**** TEXTE EXTRAIT

En annexe sont détaillées les activités fonctionnelles éligibles à ce programme qui pourront mobiliser 70 % des fonds alloués à cette ligne budgétaire, les 30 % restant étant utilisés à des actions de soutien administratif.


Information sur l'environnement

- Faciliter le dialogue et les échanges d'information entre les organisations de défense de l'environnement actives au niveau européen et les institutions de la Communauté.

- Développer les infrastructures d'information et de documentation sur la protection de l'environnement à l'usage des professionnels et des décideurs politiques, et pour la diffusion des connaissances au sein de groupes ciblés prédéterminés.

40 % du total des activités fonctionnelles.


• Analyse des actions en faveur de l'environnement

- Encourager et coordonner des projets écologiques en renforçant les effets démultiplicateurs de leurs résultats.

- Élaborer des rapports concernant le niveau, l'étendue et la nature des problèmes écologiques solubles à l'échelon communautaire et auxquels la Communauté pourrait s'attaquer plus activement.

- Entreprendre des analyses sur la pénétration de la dimension environnementale dans les autres domaines couverts par les politiques communautaires.

40 % du total des activités fonctionnelles.


Coopération entre les intervenants dans le domaine de l'environnement et les ONG opérant au niveau européen

- Promouvoir la coopération entre les partenaires désignés par le 5e programme d'action.

- Conformément au principe de subsidiarité, assurer la complémentarité entre les programmes communautaires et les actions nationales, régionales et locales en faveur de l'environnement qui relèvent du secteur bénévole.

20 % du total des activités fonctionnelles.

2. Définition des bénéficiaires du programme d'intervention communautaire

Le texte de la proposition reste très imprécis sur les candidats éligibles à ce programme et les critères de sélection envisagés . Seul, l'article premier de la proposition de décision se réfère aux organisations non gouvernementales de dimension européenne menant des activités de protection de l'environnement.

L'exposé des motifs ne donne pas plus de précision sur la définition des bénéficiaires mais avance plusieurs arguments pour justifier des soutiens communautaires aux organisations non gouvernementales de défense de l'environnement.

********
**** DONNÉES PRÉSENTÉES

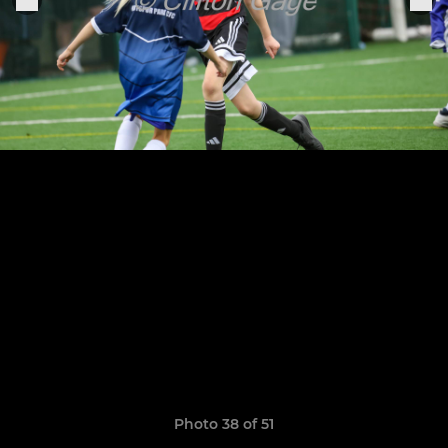
Photo 38 of 51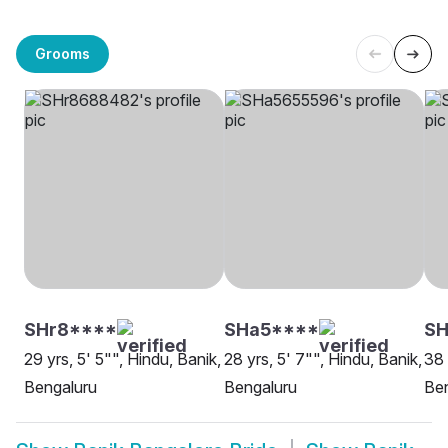
Grooms
SHr8****
SHa5****
SH
29 yrs, 5' 5"", Hindu, Banik,
28 yrs, 5' 7"", Hindu, Banik,
38 
Bengaluru
Bengaluru
Be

********

● CONSIGNE
Selon le texte extrait, à quoi sont utilisés les 30 % des fonds de cette ligne budgétaire qui ne sont pas mobilisés par les activités fonctionnelles ?

● RÉPONSE
Ils sont utilisés à des actions de soutien administratif.